Dhita Juliana

Personal information
- Nationality: Indonesian
- Born: 7 July 1993 (age 32) Bima, West Nusa Tenggara, Indonesia
- Height: 1.70 m (5 ft 7 in)
- Weight: 62 kg (137 lb)

Sport
- Country: Indonesia
- Sport: Beach Volleyball
- Coached by: Agus Salim

Medal record
Women's beach volleyball
Representing Indonesia
Asian Games
| Bronze medal – third place | 2018 Jakarta–Palembang | Women |
Asian Beach Games
| Bronze medal – third place | 2014 Phuket | Women |
Islamic Solidarity Games
| Gold medal – first place | 2013 Palembang | Women |
Southeast Asian Games
| Silver medal – second place | 2011 Jakarta–Palembang | Women |
| Silver medal – second place | 2019 Philippines | Women |
| Silver medal – second place | 2021 Vietnam | Women |
| Silver medal – second place | 2023 Cambodia | Women |

= Dhita Juliana =

Indonesian beach volleyball player (born 1993)

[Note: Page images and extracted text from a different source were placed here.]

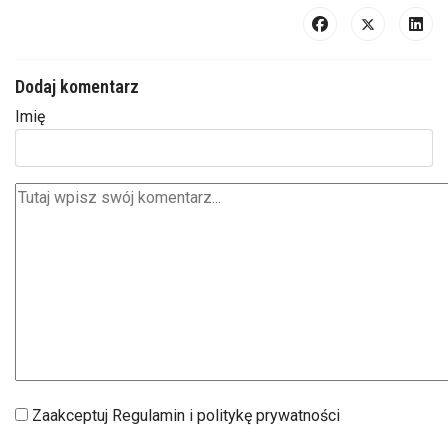
Dodaj komentarz
Imię
Zaakceptuj Regulamin i politykę prywatności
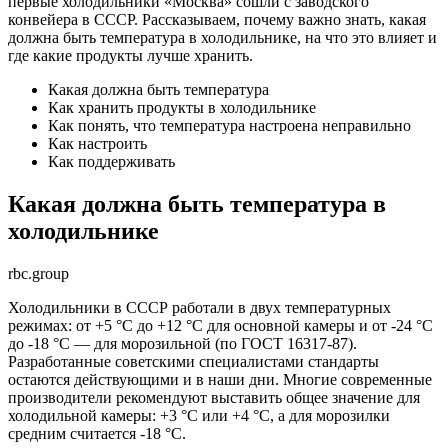
первые холодильники «Москва» сошли с заводского
конвейера в СССР.
Рассказываем, почему важно знать, какая
должна быть температура в холодильнике, на что это влияет и
где какие продукты лучше хранить.
Какая должна быть температура
Как хранить продукты в холодильнике
Как понять, что температура настроена неправильно
Как настроить
Как поддерживать
Какая должна быть температура в
холодильнике
rbc.group
Холодильники в СССР работали в двух температурных
режимах: от +5 °C до +12 °С для основной камеры и от -24 °C
до -18 °С — для морозильной (по
ГОСТ 16317-87).
Разработанные советскими специалистами стандарты
остаются действующими и в наши дни. Многие современные
производители рекомендуют выставить общее значение для
холодильной камеры: +3 °C или +4 °C, а для морозилки
средним считается -18 °С.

Dhita Juliana (born 7 July 1993) is an Indonesian beach volleyball player. Born in Bima, West Nusa Tenggara, Juliana initially started her career as an indoor volleyball player when she was in the elementary school. She then continued as a beach volleyball player after joining the Ministry of Youth and Sports Affairs programme in 2008. Partnered with Putu Utami, she won the gold medal for the West Nusa Tenggara province at the 2012 Pekan Olahraga Nasional held in Riau. In the international event, she was the gold medalist at the 2013 Islamic Solidarity Games. She also won the bronze medal at the 2014 Asian Beach Games in Phuket, Thailand. In 2018, she claimed the bronze medal at the Asian Games.